## PROVIDED TEXT
'''

Limitations of the current analyses

Some constraints limit the power of the presented analyses. In accordance with the important plant database Araport11 [37] and previous analyses [30], only the transcript encoding the longest peptide sequence was considered per gene when investigating splice site conservation across species. Although the exclusion of alternative transcripts was necessary to compensate differences in the annotation quality, more non-canonical splice sites could be revealed by investigations of all transcript versions in the future. The exclusion of annotated introns shorter than 20 bp as well as the minimal intron length cutoff of 20 bp during the RNA-Seq read mapping prevented the investigation of very small introns. There are reports of experimentally validated introns with a minimal length of 56 bp [67]. Although recent reports indicate a minimal intron length around 30 bp in humans [68] or even down to 10 bp [51], it is unclear if very short sequences should be called introns. Since spliceosomal removal of these very short sequences via lariat formation seems unlikely, a new terminology might be needed. The applied length cutoff was selected to avoid previously reported issues with false positives [51]. However, de novo identification of very short introns as recently performed for Mus musculus and H. sapiens [51, 69] could become feasible as RNA-Seq data sets based on similar protocols become available for a broad range of plant species. Variations between RNA-Seq samples posed another challenge. Since there is a substantial amount of variation within species [70, 71], we can assume that small differences in the genetic background of the analyzed material could bias the results. Splice sites of interest might be canonical splice site combinations in some accessions or subspecies, respectively, while they are non-canonical in others. Despite our attempts to collect RNA-Seq samples derived from a broad range of different conditions and tissues for each species, data of many specific physiological states are missing for most species. Therefore, we cannot exclude that certain non-canonical splice sites were missed in our splice site usage analysis due to a lack of gene expression under the investigated conditions.

'''

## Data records

'''

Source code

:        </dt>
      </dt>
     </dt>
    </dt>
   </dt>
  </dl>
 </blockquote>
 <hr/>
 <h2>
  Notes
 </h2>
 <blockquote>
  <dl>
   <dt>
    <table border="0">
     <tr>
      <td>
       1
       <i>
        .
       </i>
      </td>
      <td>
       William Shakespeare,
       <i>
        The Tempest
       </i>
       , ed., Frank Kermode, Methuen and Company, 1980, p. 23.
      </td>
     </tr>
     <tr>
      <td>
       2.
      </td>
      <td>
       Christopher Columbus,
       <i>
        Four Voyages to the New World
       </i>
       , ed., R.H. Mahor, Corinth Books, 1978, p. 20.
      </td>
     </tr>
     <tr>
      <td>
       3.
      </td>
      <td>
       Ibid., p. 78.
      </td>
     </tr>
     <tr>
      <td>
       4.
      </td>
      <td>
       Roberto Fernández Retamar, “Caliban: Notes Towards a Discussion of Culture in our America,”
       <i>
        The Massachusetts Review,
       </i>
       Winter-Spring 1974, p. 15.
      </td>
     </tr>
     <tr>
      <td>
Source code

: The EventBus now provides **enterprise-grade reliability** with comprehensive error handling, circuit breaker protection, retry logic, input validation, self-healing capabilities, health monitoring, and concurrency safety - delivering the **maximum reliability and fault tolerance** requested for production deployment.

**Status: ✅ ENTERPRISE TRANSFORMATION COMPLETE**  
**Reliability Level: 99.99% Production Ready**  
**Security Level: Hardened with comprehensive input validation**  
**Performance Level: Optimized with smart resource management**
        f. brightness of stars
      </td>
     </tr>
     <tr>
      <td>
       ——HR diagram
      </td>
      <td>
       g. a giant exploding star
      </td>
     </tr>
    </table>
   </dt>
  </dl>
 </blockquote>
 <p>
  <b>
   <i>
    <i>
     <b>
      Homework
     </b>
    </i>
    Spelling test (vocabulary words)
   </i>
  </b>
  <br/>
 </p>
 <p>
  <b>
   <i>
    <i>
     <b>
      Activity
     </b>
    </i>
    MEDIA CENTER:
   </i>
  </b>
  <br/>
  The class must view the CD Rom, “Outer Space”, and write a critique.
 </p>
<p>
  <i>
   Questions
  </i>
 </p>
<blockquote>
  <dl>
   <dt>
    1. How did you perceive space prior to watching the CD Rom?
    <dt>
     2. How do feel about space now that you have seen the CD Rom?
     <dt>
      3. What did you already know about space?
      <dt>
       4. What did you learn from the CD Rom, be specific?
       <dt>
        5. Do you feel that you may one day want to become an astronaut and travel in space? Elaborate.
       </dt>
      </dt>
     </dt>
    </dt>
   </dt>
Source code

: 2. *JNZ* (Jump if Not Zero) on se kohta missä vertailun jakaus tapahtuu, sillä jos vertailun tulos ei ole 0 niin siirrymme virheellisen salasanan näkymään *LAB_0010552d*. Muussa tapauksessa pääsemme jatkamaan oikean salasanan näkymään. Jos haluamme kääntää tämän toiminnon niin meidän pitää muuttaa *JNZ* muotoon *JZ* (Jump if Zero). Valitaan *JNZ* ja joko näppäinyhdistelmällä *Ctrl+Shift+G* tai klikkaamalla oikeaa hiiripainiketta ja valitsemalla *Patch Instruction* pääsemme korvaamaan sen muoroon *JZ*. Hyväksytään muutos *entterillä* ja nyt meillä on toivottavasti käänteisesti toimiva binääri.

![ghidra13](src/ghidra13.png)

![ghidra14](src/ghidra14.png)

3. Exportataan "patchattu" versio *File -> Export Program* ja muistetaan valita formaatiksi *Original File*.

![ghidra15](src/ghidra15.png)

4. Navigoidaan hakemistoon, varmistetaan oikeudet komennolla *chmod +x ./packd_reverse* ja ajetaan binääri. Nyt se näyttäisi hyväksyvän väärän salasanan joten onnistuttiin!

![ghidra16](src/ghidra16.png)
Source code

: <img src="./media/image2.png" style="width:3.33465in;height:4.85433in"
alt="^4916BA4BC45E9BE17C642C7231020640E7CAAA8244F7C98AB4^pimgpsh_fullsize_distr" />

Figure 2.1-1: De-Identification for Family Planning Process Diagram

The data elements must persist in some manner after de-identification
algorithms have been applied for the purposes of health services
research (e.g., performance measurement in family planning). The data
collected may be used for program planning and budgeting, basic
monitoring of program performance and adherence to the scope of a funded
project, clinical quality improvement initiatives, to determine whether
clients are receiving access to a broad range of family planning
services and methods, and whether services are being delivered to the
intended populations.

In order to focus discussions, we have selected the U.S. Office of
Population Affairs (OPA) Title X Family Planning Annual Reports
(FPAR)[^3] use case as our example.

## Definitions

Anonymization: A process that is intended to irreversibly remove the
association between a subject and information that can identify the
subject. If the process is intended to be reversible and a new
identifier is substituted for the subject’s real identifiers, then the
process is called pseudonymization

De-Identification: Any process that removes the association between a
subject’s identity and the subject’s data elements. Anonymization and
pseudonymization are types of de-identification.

'''

## WHAT THIS TASK INVOLVES
In the limitations passage, what minimal intron length cutoff was applied during the RNA-Seq read mapping?

## TASK RESULT
20 bp